What an encouragement it is that Spurgeon points out that we are able to hold Jesus. However weak or strong, your faith and our faith seems to be right now. We have permission to hold Jesus, or just touch the edge of his robe if that is better for us. Whichever, he knows we’re there wanting to be with him. Spurgeon goes on, “Hold him fast by your faith. Trust him implicitly, rest in him for every day’s care. For every moment, know that God is there.”
God is here. The presence of God can be tangible, is meant to be. Somehow, very cleverly, Spurgeon goes on to say that this newness and gracious action towards others show obedience of faith. “Hold him to by your obedience,” he says. “Watch his words. Be careful to obey them all. Be very tender in your conduct so that nothing grieves him.”
I believe that where there is prayerful, careful, wholly loving, believing walk towards Jesus. The fellowship of the saints towards his Lord will not be broken but may continue for many months and years. “There’s no reason,” Spurgeon goes on, “except in ourselves, why fellowship with Jesus should not continue through an entire lifetime.”
This is my favourite message or bit of Spurgeon’s message. He says, “Oh, if I did have an entire lifetime of Jesus, if it did, it would make earth into heaven and lift us up to the condition of angels, if not beyond them. We should be the people who would bring Christ into the church and through the church into the world. The church would be blessed and God would be glorified and souls would be saved if there were some among us who thus held him and would not let him go.”
There are many things we hold precious and dear in life. People we love. Situations and circumstances we hold up in prayer that we want to see changed. Just like a child, we are able to crawl into the lap of God and offer these heartfelt hopes and desires. We can hold the hand of God. There’s nothing to stop us from ever letting go.
What’s this got to do with spiritual disciplines? I think it’s about the importance of abiding, the importance of remaining. The actions of abiding and remaining may be that we know that we are both held by God, loved by God, and can also hold on to God because we’re humans. We so often need something practical to do to help us with this abiding.

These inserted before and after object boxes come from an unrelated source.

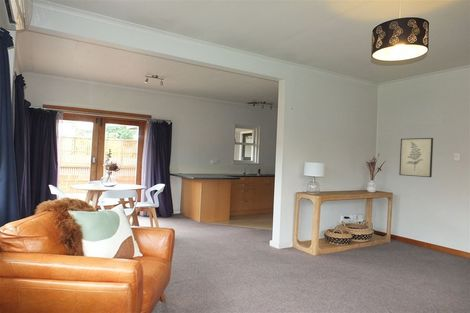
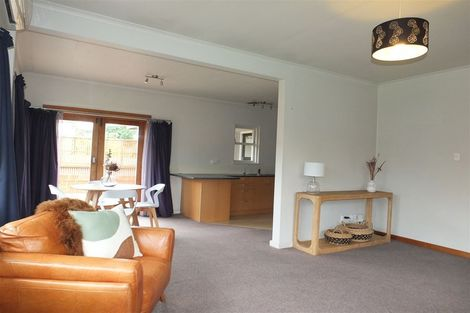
- wall art [398,137,434,178]
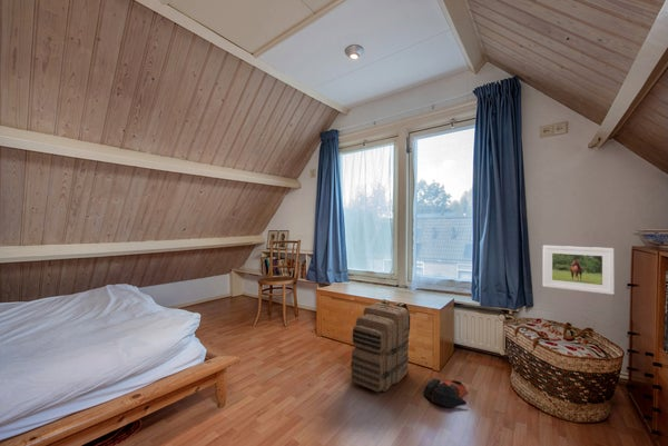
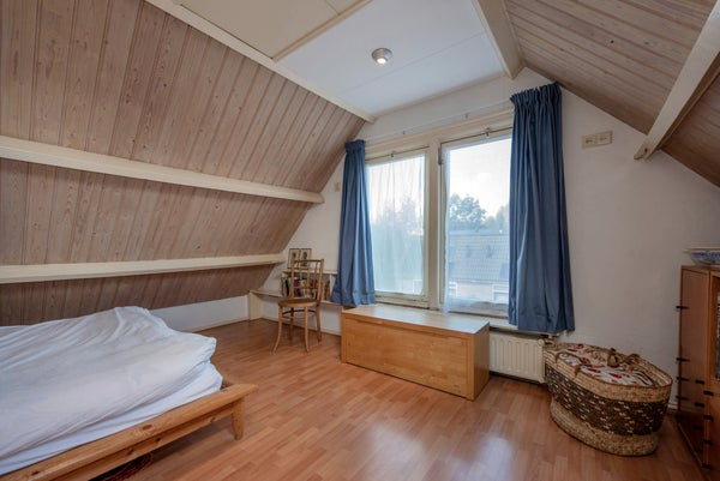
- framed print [542,245,615,296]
- bag [423,377,468,408]
- backpack [350,298,411,393]
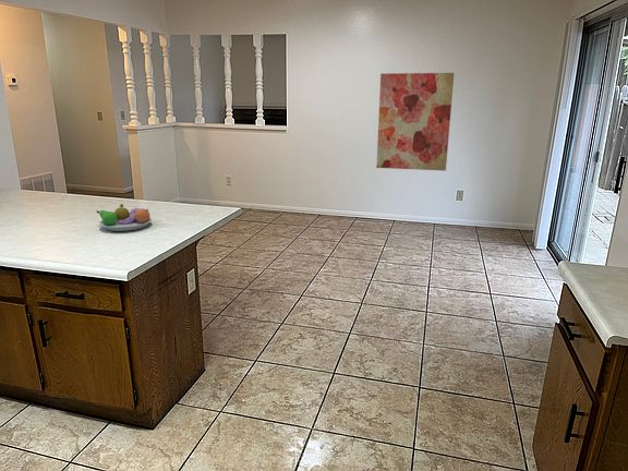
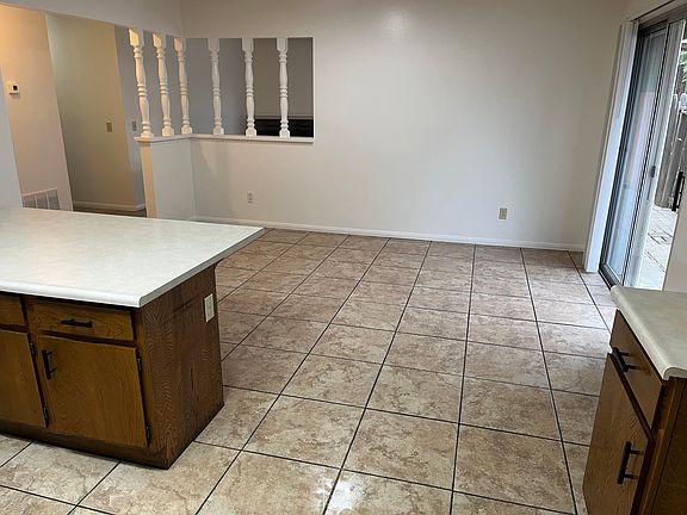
- wall art [375,72,455,172]
- fruit bowl [96,203,153,232]
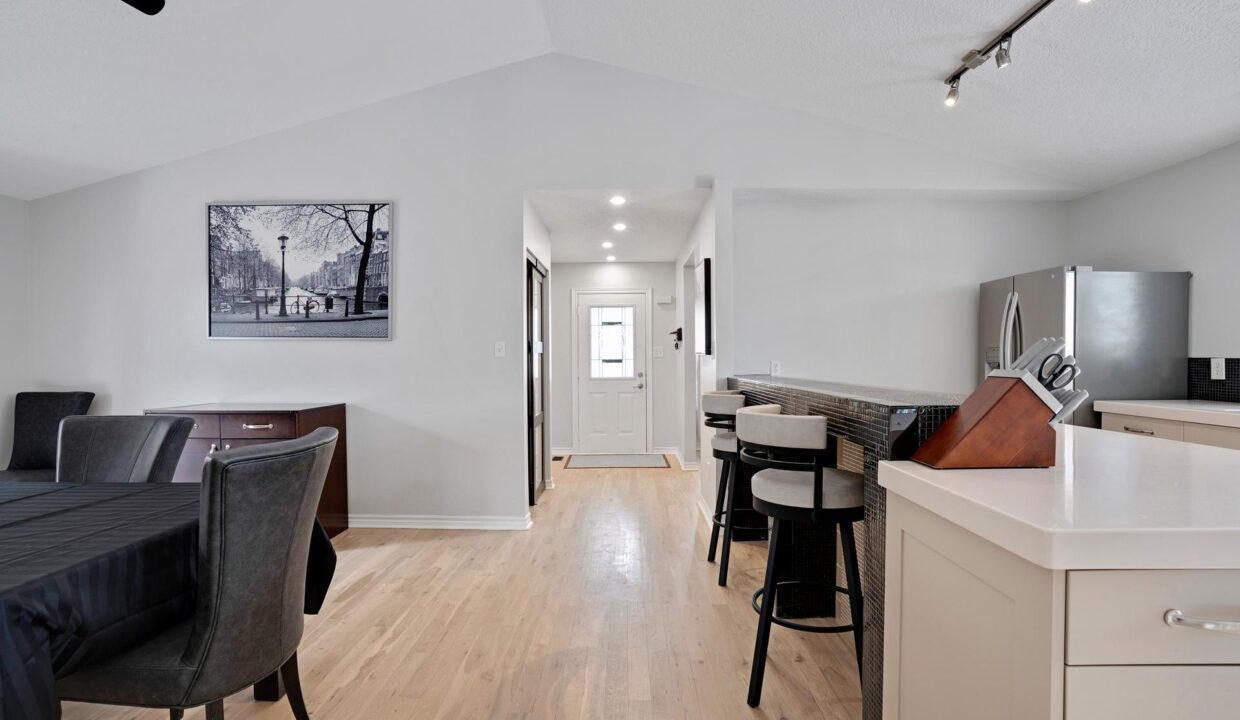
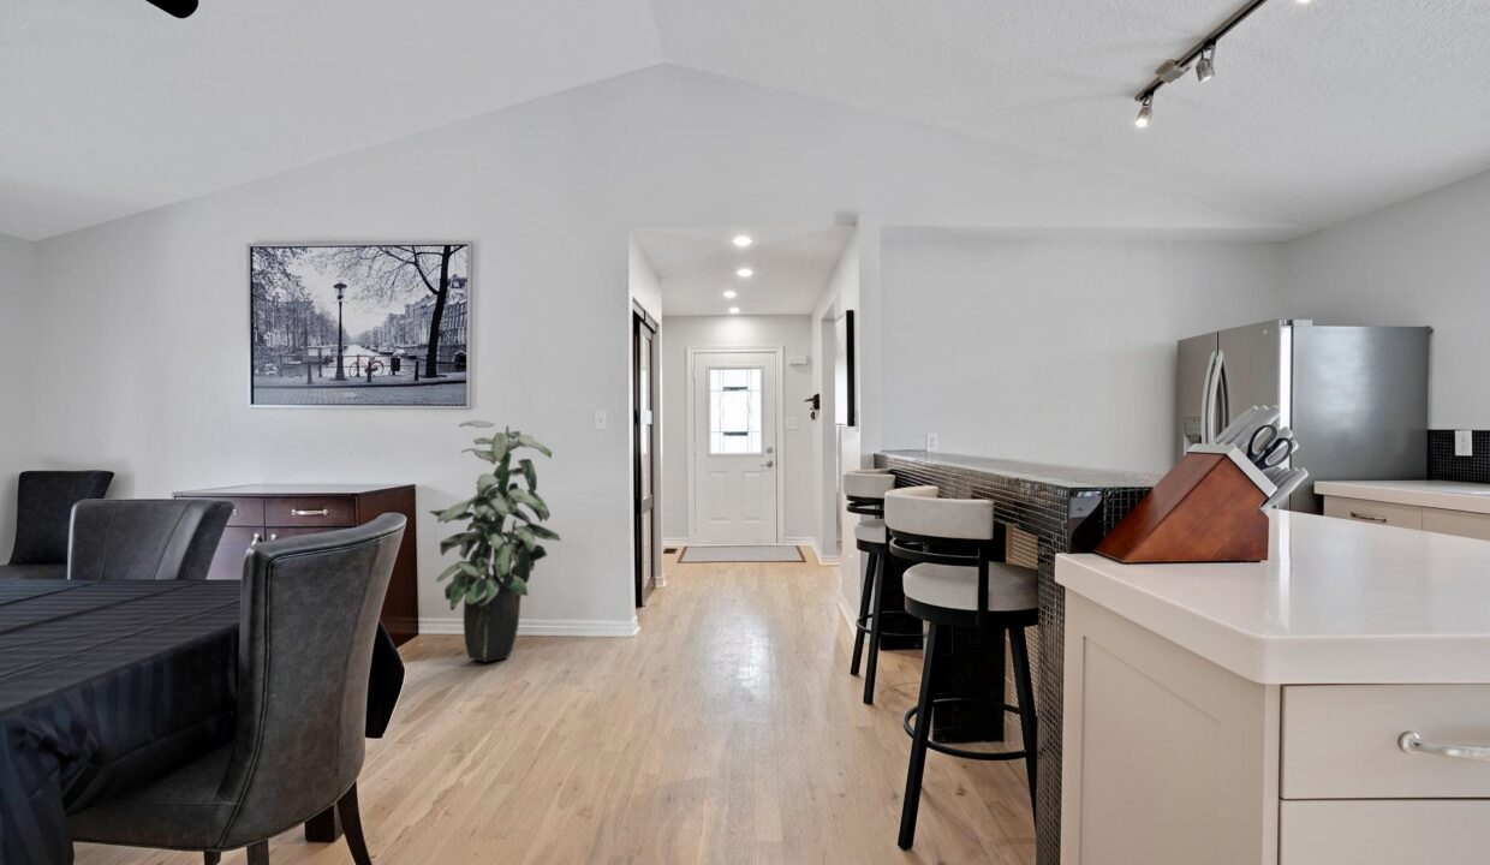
+ indoor plant [428,419,562,663]
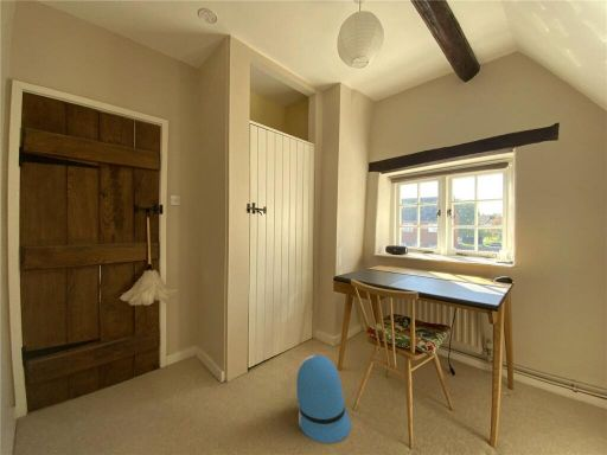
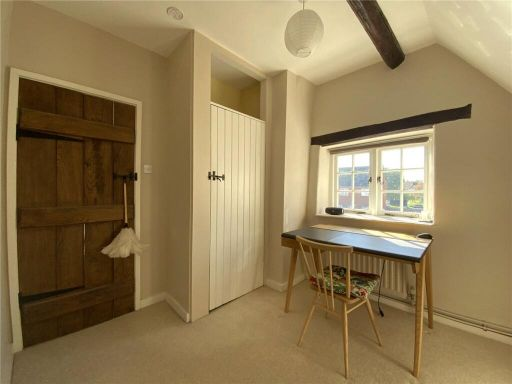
- sun visor [294,354,352,444]
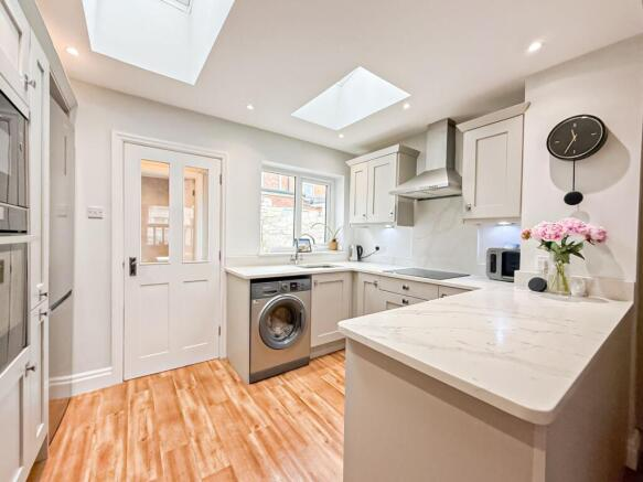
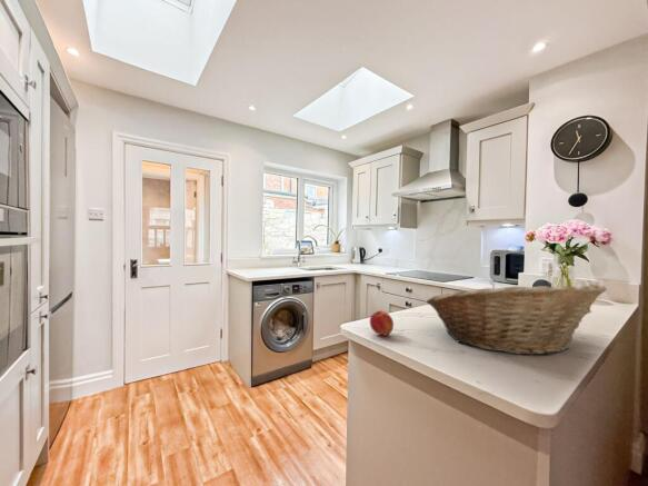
+ fruit basket [426,280,608,356]
+ peach [369,310,395,337]
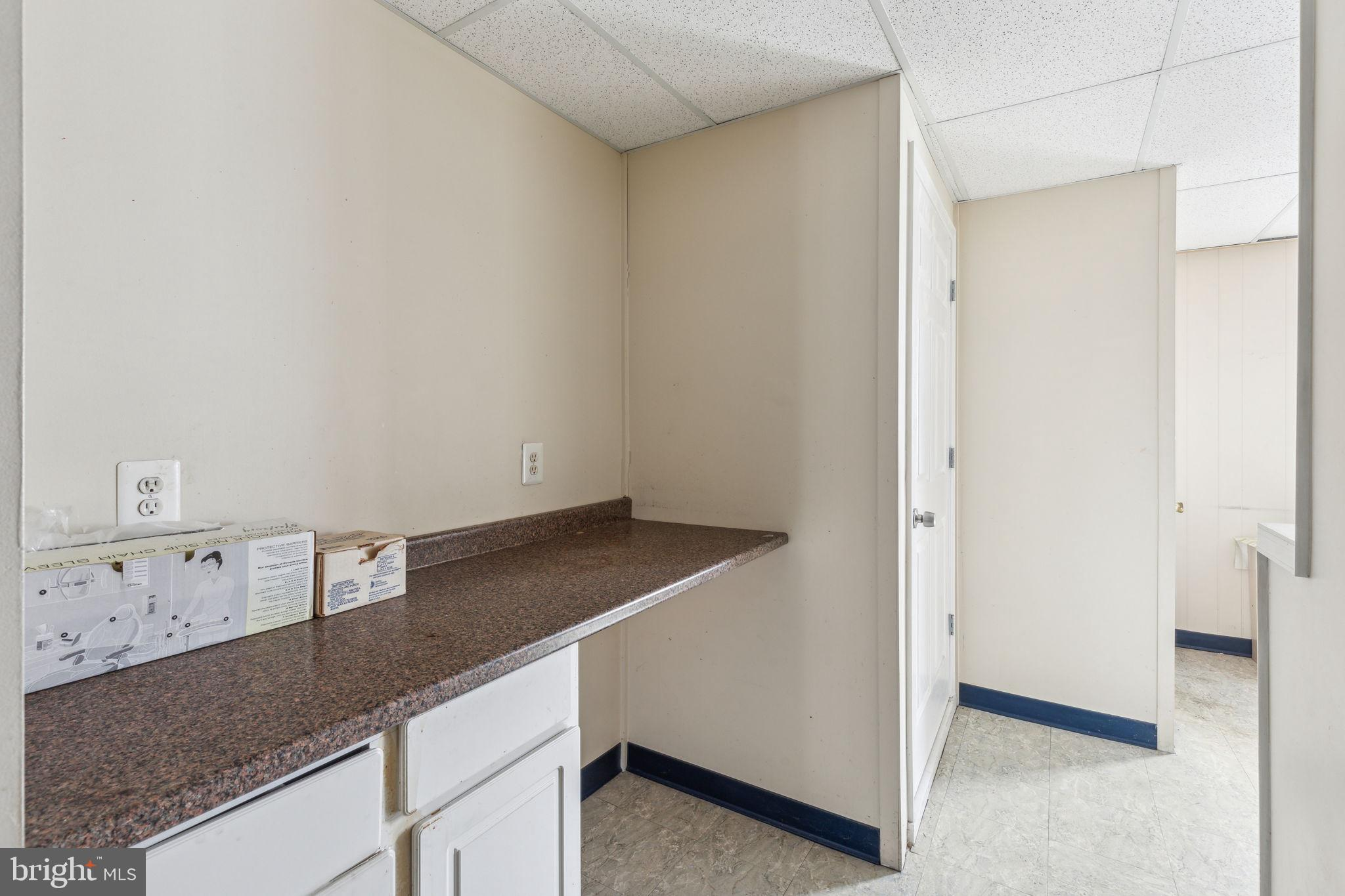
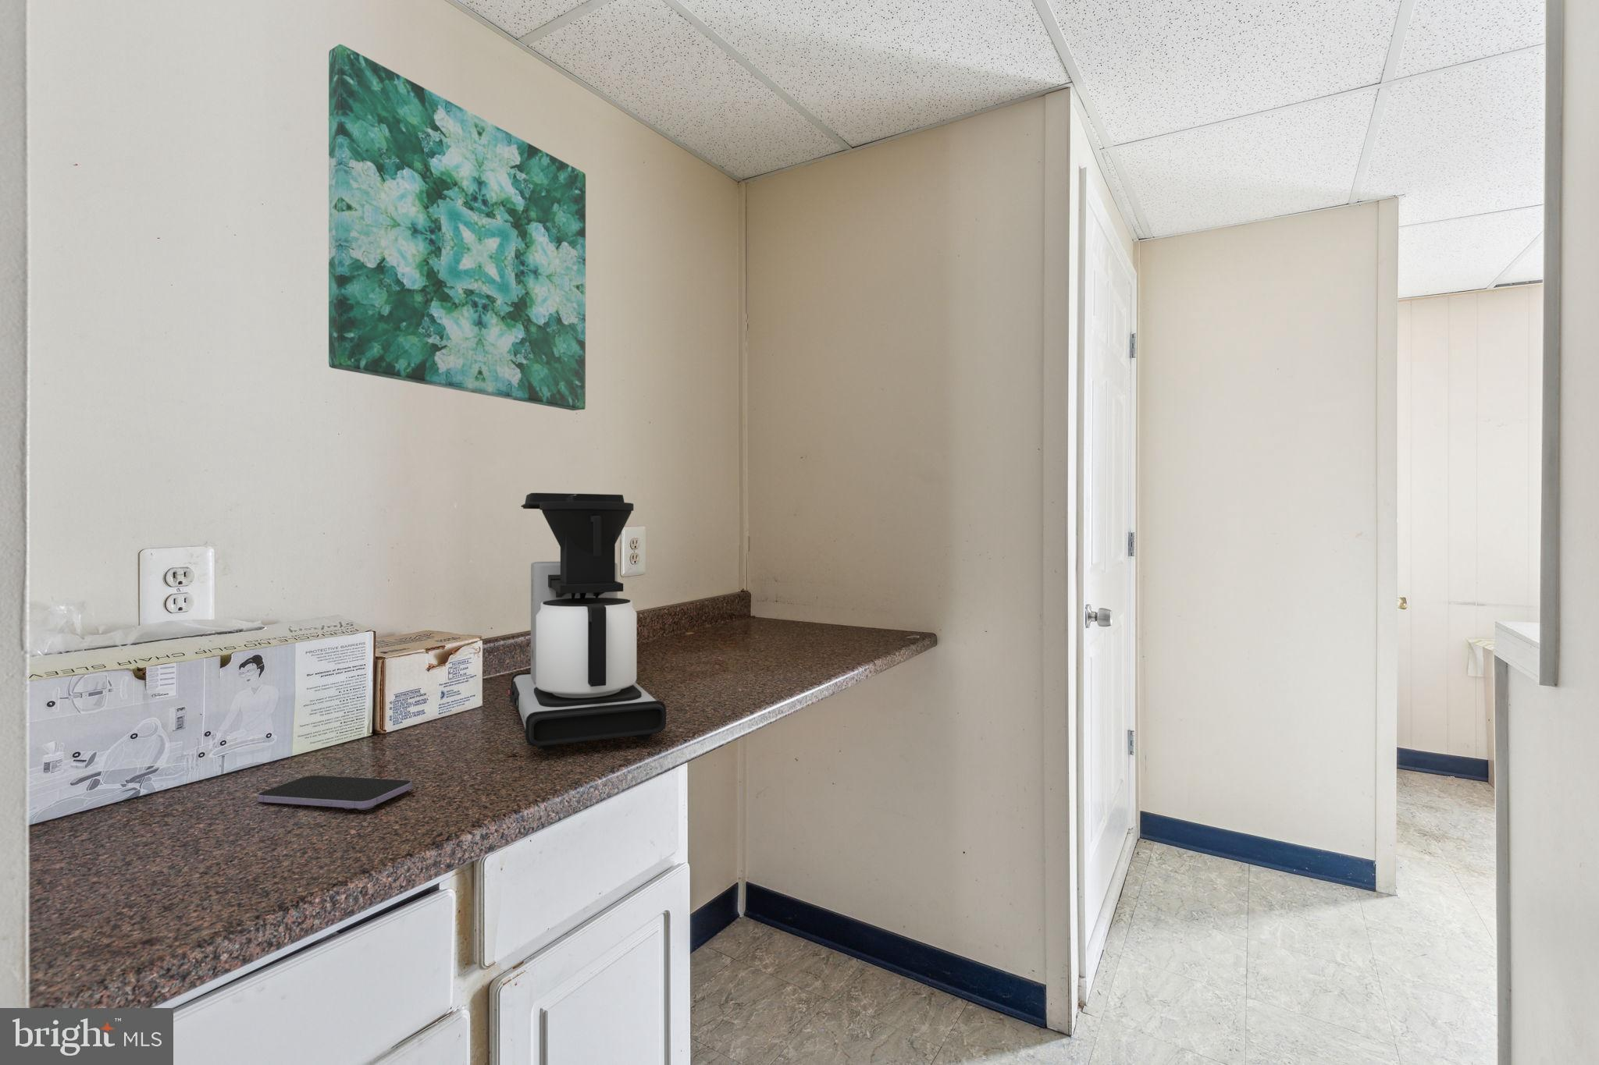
+ coffee maker [506,492,667,752]
+ smartphone [257,775,413,811]
+ wall art [328,44,586,411]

These activities that John Ortberg talks about in his book are to do with praying and praising in times of solitude, and slowing and pondering upon the Bible. Not because there are things that God wants us to do for their own sake or merely because Jesus did them. It isn’t about feeling guilty that we’re not doing more spiritual disciplines. All of this is so that we be transformed and that’s a continual process.
We remember that disciplines that are spiritual are simply those that help me live in the fruit of the spirit. That a spiritual discipline is any activity that can help me live life as Jesus taught and modelled it. As disciples of Jesus, we follow in his way. We abide in him. We do not let him go. He does not let us go. He holds our hand as we hold his. We can make this the mark of our life. Just like my mum launched her surprising big hug at me in her kitchen, we will hold him and that we will not let him go. May God bless His words to us today.
Ortberg, John, The Life You’ve Always Wanted: Spiritual Disciplines for Ordinary People, (Grand Rapids, MI: Zondervan, 2002).
Spurgeon, C. H. “The Real Presence, the Great Want of the Church.” Pages 85–96 in The Metropolitan Tabernacle Pulpit Sermons. Vol. 18. London: Passmore & Alabaster, 1872. [Sermon delivered on Lord’s Day morning, February 11th, 1872, at the Metropolitan Tabernacle, Newington.]